• _Records from a data source_:

========================================================================

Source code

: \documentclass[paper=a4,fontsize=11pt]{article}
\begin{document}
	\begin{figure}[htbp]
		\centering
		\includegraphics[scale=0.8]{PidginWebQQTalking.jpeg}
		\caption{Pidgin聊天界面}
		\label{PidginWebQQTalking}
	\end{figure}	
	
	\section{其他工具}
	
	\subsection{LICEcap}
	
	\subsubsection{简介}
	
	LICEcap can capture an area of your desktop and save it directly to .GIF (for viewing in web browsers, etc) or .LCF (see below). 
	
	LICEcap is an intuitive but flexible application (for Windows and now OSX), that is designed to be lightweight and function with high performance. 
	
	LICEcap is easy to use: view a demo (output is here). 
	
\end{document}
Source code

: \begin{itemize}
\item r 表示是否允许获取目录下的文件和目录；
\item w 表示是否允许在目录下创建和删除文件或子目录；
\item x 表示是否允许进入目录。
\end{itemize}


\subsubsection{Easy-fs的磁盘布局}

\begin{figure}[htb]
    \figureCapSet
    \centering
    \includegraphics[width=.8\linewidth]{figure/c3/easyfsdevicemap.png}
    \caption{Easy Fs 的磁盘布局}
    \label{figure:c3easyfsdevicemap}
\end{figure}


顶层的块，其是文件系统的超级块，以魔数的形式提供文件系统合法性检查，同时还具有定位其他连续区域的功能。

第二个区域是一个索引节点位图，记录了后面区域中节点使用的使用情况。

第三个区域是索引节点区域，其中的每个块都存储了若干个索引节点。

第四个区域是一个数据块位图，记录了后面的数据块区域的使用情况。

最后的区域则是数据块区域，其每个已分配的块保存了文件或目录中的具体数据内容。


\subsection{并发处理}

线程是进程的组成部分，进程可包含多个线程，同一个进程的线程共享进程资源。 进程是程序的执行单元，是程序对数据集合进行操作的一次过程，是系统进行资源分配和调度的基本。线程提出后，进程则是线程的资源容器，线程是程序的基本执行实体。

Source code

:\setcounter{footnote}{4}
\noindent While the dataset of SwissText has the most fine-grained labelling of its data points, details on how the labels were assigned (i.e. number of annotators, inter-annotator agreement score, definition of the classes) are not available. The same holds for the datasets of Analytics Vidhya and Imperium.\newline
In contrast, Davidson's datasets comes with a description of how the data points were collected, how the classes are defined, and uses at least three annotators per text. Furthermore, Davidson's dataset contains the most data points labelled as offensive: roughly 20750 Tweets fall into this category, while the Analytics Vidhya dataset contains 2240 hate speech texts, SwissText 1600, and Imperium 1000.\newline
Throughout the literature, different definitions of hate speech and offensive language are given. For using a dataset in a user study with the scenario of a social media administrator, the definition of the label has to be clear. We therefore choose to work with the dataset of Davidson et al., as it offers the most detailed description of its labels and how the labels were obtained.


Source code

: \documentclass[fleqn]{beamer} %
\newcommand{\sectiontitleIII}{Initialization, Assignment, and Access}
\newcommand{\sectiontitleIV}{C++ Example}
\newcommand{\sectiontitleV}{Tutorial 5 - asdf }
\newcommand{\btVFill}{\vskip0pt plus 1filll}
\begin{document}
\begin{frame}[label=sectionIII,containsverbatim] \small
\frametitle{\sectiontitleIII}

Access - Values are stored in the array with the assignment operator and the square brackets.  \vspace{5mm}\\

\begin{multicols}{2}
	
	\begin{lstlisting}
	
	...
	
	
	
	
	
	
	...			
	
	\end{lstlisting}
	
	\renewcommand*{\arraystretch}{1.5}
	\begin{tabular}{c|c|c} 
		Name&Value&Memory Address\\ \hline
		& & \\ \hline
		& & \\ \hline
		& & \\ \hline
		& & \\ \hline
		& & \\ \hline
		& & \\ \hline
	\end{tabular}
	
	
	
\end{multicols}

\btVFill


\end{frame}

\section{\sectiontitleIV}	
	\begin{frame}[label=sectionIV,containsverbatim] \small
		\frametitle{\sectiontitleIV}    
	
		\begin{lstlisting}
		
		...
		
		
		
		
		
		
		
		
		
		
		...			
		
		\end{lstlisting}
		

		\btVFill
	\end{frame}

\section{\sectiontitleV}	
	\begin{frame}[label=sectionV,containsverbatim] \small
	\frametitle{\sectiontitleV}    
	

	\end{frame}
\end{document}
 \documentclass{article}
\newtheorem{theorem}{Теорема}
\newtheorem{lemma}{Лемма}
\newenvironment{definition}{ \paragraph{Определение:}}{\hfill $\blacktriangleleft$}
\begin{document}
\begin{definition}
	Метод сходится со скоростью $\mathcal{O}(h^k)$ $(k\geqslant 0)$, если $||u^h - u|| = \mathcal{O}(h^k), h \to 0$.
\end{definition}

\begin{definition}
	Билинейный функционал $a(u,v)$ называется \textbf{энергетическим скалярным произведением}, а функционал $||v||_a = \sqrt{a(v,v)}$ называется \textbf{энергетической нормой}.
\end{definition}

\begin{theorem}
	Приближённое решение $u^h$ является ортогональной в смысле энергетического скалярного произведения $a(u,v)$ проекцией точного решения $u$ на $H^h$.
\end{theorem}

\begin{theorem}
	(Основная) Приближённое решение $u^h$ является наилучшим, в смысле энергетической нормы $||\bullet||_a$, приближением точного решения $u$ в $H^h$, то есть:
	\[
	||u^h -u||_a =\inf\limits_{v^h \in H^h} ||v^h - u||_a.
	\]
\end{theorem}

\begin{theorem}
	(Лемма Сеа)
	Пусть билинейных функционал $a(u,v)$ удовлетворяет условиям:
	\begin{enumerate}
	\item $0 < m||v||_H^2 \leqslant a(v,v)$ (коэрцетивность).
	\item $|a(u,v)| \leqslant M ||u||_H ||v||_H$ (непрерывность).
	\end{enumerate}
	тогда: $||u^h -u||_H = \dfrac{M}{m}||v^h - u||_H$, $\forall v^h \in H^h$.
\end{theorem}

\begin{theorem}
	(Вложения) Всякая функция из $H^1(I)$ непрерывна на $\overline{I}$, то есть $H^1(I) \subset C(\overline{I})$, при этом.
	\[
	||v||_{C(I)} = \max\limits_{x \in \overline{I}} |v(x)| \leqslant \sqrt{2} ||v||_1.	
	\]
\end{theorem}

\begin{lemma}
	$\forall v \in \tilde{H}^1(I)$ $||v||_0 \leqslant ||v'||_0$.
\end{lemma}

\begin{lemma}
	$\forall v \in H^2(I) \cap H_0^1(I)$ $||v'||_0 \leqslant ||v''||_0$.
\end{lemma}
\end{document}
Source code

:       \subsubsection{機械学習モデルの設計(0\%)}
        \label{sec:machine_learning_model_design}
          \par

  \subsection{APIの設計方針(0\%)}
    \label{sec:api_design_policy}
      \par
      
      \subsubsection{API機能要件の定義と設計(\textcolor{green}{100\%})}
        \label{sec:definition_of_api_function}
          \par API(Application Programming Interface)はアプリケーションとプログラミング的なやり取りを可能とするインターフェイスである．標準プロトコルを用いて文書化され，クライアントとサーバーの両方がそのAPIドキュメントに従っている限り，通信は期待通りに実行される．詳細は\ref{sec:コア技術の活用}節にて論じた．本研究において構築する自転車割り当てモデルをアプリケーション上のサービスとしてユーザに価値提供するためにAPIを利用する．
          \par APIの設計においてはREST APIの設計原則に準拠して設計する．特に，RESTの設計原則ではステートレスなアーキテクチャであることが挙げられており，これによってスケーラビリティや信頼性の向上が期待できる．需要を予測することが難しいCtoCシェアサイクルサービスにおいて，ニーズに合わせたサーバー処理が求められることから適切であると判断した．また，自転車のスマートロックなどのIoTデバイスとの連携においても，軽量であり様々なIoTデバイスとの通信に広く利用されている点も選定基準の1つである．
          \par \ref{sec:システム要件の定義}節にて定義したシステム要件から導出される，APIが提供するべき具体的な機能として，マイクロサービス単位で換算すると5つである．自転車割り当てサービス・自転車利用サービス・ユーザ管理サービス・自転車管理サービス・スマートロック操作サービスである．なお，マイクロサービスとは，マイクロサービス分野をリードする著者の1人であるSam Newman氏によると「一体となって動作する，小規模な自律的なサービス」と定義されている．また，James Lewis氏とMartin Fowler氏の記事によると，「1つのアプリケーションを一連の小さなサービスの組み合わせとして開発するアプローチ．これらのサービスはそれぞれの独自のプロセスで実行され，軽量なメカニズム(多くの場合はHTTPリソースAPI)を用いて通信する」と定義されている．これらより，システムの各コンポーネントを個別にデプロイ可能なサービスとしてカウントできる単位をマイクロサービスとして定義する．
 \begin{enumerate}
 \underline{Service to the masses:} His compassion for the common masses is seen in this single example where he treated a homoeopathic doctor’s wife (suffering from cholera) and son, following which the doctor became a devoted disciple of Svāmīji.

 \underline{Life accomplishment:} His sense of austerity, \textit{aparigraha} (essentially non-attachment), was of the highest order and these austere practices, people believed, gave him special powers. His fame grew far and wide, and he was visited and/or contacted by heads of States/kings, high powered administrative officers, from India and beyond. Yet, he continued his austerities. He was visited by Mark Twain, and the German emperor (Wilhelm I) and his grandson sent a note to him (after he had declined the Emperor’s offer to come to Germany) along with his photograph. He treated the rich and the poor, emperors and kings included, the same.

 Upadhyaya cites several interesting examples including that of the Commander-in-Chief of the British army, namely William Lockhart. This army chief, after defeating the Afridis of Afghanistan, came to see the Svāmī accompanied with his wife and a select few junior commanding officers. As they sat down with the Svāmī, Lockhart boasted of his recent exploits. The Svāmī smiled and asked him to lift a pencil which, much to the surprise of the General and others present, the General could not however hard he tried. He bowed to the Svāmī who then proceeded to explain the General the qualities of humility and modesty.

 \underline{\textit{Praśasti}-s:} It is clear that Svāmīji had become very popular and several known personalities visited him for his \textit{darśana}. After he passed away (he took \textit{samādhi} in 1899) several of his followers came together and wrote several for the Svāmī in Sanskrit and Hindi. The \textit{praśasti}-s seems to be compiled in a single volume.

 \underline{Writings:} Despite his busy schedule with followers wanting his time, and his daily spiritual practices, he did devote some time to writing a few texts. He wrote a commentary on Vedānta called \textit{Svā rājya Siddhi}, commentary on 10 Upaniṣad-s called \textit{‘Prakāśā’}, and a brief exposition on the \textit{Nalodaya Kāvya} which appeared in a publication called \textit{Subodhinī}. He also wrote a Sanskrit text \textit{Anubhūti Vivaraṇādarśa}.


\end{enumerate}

========================================================================

• _What you are asked to do_: If a line falls between the first line of the entries and the line containing "LICEcap is an", or is one of those two, restate it word for word; leave all other lines out.

• _Task solution_:
Source code

: \documentclass[paper=a4,fontsize=11pt]{article}
\begin{document}
	\begin{figure}[htbp]
		\centering
		\includegraphics[scale=0.8]{PidginWebQQTalking.jpeg}
		\caption{Pidgin聊天界面}
		\label{PidginWebQQTalking}
	\end{figure}	
	
	\section{其他工具}
	
	\subsection{LICEcap}
	
	\subsubsection{简介}
	
	LICEcap can capture an area of your desktop and save it directly to .GIF (for viewing in web browsers, etc) or .LCF (see below). 
	
	LICEcap is an intuitive but flexible application (for Windows and now OSX), that is designed to be lightweight and function with high performance. 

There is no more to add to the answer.